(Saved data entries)
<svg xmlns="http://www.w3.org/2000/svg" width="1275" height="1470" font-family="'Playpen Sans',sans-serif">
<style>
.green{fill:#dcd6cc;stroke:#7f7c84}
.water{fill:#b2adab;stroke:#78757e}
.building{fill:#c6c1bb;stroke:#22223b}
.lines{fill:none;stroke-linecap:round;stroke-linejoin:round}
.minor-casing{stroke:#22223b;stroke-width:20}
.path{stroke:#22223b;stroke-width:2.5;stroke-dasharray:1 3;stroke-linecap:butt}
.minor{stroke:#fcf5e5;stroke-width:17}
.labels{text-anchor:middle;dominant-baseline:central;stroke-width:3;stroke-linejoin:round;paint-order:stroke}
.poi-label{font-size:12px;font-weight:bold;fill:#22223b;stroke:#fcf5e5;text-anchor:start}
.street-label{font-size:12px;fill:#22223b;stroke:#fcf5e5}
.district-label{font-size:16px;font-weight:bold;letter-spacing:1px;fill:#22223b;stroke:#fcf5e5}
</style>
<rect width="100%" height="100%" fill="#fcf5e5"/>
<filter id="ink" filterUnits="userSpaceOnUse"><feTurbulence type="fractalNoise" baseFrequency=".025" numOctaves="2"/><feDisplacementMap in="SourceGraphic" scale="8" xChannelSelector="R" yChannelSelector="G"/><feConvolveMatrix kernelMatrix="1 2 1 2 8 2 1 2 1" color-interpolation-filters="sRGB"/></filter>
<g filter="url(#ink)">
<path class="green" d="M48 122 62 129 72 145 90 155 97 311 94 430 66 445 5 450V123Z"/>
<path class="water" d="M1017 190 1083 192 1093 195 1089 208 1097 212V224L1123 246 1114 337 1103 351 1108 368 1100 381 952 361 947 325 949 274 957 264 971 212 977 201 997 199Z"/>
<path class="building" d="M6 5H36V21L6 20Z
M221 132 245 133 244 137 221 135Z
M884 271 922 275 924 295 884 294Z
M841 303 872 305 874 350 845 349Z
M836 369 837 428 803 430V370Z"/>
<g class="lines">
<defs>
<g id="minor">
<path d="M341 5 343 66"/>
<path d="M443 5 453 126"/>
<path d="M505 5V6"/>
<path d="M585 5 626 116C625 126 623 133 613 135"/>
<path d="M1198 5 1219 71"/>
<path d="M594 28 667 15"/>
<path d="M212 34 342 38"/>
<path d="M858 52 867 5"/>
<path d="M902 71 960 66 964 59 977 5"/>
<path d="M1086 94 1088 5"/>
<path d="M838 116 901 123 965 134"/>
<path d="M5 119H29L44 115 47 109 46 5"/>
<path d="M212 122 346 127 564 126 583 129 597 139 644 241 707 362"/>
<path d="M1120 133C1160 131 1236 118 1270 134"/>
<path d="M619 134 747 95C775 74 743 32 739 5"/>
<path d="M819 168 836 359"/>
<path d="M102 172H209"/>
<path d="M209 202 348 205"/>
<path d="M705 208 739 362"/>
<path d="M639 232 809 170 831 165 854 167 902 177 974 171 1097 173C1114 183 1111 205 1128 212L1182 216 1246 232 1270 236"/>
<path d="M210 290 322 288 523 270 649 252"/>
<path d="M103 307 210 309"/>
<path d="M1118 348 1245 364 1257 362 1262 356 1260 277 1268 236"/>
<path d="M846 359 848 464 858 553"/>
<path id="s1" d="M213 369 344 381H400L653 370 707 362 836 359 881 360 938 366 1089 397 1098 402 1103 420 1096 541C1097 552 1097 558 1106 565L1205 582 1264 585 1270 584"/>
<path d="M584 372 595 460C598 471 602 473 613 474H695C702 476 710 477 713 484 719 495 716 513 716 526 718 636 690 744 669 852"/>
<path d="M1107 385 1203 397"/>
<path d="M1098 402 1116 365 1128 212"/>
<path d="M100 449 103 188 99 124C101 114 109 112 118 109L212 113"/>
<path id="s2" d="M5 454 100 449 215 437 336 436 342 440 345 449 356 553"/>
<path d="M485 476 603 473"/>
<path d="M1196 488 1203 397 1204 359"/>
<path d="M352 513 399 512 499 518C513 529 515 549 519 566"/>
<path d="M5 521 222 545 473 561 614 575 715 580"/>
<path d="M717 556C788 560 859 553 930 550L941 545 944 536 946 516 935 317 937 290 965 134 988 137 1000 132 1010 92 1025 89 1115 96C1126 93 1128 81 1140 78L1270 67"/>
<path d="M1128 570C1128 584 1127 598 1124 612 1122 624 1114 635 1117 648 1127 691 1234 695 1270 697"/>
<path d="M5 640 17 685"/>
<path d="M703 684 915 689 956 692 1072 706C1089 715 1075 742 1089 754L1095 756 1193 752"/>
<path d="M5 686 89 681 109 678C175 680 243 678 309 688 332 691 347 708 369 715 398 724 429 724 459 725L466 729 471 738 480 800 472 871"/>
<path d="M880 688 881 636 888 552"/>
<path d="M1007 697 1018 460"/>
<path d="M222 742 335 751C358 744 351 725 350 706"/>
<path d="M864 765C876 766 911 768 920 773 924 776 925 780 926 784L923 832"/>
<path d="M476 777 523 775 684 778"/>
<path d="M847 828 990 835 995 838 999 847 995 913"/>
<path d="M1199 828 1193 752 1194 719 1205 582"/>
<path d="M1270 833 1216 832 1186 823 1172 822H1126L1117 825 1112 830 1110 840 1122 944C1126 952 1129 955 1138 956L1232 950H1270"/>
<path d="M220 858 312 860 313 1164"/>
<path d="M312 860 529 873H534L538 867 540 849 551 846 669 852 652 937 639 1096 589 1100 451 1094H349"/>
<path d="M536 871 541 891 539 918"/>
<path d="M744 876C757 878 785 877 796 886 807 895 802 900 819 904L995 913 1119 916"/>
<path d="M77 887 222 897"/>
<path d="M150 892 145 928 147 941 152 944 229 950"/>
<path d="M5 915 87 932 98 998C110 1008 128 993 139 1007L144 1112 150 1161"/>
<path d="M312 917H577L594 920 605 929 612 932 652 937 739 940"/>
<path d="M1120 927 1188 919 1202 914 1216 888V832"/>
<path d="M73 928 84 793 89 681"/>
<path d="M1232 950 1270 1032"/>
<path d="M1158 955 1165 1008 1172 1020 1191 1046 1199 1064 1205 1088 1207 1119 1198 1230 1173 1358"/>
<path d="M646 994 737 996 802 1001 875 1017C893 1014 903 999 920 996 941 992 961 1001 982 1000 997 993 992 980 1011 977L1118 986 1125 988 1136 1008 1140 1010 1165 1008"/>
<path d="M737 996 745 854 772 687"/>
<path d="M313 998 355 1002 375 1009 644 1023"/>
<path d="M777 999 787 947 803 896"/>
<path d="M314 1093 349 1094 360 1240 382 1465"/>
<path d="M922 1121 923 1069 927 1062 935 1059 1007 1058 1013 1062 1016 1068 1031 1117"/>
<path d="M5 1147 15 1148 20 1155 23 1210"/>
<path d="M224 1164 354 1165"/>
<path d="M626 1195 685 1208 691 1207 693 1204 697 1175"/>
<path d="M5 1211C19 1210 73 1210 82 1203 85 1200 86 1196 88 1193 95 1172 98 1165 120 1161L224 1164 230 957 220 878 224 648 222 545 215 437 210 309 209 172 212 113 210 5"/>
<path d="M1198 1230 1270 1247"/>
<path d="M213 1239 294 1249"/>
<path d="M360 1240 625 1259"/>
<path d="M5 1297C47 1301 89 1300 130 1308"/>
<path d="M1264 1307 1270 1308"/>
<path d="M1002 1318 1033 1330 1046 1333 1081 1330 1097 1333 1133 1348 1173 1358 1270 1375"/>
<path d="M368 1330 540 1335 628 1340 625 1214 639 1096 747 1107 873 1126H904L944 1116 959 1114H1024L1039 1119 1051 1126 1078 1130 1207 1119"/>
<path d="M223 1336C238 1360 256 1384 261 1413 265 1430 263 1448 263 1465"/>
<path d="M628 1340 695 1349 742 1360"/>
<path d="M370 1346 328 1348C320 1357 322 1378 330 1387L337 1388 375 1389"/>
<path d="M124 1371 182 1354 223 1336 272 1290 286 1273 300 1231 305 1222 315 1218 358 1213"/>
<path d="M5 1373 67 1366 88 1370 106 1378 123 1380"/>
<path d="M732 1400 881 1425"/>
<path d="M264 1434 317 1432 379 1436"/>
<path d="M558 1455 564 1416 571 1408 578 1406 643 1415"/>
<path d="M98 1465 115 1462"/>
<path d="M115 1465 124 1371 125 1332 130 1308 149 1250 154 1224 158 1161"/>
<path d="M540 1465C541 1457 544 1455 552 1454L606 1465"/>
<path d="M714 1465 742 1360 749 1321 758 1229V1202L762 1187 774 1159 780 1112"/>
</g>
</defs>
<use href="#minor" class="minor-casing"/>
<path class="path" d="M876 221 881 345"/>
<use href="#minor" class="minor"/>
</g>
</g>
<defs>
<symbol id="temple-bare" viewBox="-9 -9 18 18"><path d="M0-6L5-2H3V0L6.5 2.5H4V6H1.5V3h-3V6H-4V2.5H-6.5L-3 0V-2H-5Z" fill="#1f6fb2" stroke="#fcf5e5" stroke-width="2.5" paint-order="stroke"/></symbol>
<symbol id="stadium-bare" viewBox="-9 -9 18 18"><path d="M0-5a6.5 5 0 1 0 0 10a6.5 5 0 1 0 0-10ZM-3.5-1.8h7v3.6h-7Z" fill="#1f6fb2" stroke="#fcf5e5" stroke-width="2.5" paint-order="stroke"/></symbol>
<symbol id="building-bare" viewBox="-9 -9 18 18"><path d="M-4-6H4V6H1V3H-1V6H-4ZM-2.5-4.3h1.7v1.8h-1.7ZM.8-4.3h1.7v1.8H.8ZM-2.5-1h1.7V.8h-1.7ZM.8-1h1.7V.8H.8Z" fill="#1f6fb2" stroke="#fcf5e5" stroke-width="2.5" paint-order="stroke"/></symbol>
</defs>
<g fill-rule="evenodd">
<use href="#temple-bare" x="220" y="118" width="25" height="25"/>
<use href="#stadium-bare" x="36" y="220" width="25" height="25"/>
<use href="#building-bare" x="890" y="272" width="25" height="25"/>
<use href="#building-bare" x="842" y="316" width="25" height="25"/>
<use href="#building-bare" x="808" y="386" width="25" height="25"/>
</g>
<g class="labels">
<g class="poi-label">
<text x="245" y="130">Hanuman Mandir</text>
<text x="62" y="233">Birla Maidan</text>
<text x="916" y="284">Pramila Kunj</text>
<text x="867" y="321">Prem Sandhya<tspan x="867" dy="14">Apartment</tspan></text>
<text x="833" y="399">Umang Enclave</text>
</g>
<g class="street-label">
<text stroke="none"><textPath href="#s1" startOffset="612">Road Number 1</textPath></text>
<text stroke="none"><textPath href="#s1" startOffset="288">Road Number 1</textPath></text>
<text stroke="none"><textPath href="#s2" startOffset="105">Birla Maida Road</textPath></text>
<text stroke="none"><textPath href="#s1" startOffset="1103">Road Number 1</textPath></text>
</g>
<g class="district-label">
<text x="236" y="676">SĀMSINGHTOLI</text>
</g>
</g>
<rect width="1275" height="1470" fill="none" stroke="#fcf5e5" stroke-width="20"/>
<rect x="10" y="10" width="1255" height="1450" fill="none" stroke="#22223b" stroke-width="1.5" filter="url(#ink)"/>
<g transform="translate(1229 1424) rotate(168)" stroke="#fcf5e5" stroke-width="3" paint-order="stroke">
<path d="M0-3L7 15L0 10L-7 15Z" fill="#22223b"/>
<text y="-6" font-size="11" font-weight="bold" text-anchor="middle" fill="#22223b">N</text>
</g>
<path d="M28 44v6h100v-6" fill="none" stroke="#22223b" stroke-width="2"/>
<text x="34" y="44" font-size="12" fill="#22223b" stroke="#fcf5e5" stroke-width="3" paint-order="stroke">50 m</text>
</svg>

## Exercise objective:
Copy out every line above where "lines" is present.

## Completed task:
.lines{fill:none;stroke-linecap:round;stroke-linejoin:round}
<g class="lines">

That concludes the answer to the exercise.